Start of Source records
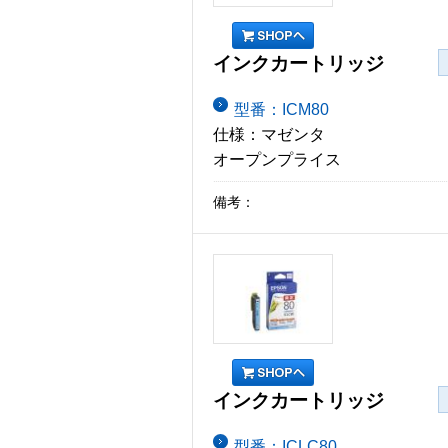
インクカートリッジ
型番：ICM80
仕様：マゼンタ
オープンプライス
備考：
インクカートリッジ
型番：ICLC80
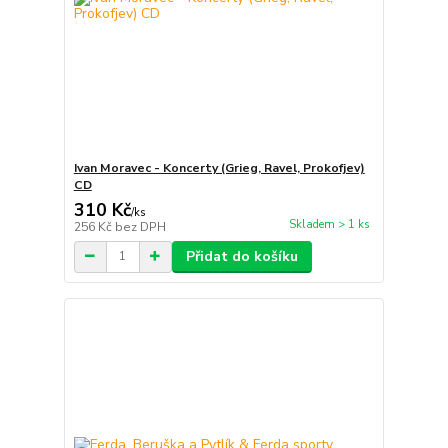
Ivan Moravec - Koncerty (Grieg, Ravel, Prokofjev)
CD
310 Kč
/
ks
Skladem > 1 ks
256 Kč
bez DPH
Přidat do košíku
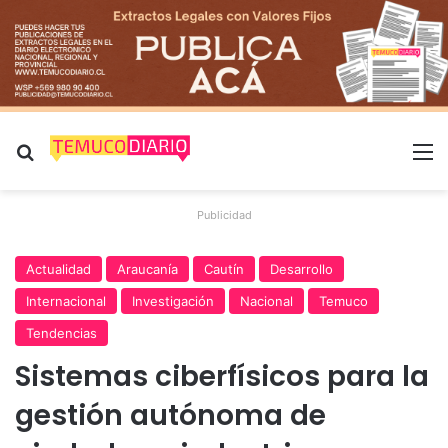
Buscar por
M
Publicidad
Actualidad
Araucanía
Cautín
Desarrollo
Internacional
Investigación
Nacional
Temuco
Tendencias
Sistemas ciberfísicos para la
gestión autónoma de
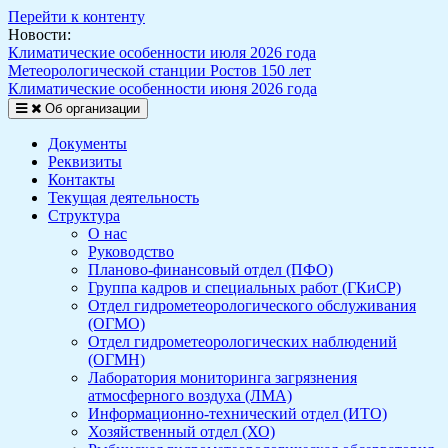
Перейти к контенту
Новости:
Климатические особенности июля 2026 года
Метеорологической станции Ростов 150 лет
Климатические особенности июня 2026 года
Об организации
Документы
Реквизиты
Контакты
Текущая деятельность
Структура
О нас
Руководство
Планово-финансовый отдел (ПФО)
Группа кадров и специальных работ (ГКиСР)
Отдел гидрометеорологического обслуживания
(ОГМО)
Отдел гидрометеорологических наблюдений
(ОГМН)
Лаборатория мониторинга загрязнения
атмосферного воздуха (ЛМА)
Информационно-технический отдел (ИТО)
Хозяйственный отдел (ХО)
End of Source records
→ What you will do
Set down, exactly and only, the lines running from the one holding "Руководство" through the end of the records above, both ends included.

→ Answer to the exercise
Руководство
Планово-финансовый отдел (ПФО)
Группа кадров и специальных работ (ГКиСР)
Отдел гидрометеорологического обслуживания
(ОГМО)
Отдел гидрометеорологических наблюдений
(ОГМН)
Лаборатория мониторинга загрязнения
атмосферного воздуха (ЛМА)
Информационно-технический отдел (ИТО)
Хозяйственный отдел (ХО)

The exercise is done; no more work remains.